A fascination with the human brain, and recalling the struggles of a "very charming" but alcoholic uncle, helped lead to addiction research. "To me, there was an extraordinary opportunity to try to understand what happens in the brain when you've lost that ability for free will."

Addiction starts at young age

It starts young. Consider: People who don't use drugs before age 21 hardly ever get hooked later in life.

Teens are particularly vulnerable because their brains don't finish forming until the early 20s. The frontal cortex, among the last regions to mature, is where the brain's cognitive or reasoning side creates connections with emotion-related regions.

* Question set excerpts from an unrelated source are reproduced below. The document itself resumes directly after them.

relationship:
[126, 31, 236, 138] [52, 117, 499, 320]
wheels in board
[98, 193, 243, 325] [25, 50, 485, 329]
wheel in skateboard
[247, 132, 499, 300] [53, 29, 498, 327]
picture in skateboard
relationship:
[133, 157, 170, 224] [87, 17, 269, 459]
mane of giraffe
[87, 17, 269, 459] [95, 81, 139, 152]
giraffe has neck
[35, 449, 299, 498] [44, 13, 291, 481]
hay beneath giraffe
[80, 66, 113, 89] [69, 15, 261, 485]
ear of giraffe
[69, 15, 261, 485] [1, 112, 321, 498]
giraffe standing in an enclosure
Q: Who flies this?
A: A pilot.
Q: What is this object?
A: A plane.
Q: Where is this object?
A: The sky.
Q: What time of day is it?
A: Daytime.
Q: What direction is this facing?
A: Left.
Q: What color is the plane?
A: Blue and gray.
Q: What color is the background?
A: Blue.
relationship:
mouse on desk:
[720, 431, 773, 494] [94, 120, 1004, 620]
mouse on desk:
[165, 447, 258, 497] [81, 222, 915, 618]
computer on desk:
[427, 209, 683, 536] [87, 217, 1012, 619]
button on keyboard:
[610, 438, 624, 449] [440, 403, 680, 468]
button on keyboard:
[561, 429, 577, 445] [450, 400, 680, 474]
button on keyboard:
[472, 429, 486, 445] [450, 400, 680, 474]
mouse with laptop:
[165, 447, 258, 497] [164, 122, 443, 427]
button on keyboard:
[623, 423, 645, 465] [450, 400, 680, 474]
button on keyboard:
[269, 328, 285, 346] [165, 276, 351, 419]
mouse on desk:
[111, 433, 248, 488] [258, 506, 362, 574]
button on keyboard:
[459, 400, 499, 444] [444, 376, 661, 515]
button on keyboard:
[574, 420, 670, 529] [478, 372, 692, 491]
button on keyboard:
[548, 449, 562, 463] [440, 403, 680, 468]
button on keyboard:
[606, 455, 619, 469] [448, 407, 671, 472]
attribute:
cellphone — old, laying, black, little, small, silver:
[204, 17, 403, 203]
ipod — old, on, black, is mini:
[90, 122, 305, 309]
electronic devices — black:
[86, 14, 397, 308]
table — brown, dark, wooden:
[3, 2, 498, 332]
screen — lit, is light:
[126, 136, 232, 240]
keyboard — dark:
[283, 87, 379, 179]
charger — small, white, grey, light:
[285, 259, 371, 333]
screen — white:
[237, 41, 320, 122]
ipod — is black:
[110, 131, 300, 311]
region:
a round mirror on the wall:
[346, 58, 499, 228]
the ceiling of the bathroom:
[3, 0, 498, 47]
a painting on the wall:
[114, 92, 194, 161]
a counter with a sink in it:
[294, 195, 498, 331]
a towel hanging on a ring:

So, put teens in an emotionally charged situation — say, surrounded by friends egging them on — and their ability "to stand up and say 'I'm not going to do it' is much harder than (for) an adult," Volkow explains.

Also, teens are more willing to take risks, also because of weak links between the "why-not" side of the brain and the "remember the consequences" side.

In fact, Volkow fears anti-drug programs that attempt to scare teens may inadvertently spur drug experimentation.

"It is that notion of 'I dare you,'" she says. "It may be appealing to an adolescent because they are seeking for danger in many instances."

Volkow's own research shows a promising avenue: Drugs essentially hijack a brain chemical called dopamine that's involved with sensing pleasure, until eventually abusers can no longer sense pleasure from anything but a high. Social acceptance boosts dopamine, so something as simple as group therapy may help fight drug relapses.

"One of the most powerful things that makes us feel good is when someone we admire, appreciate, for example, values us," Volkow explains.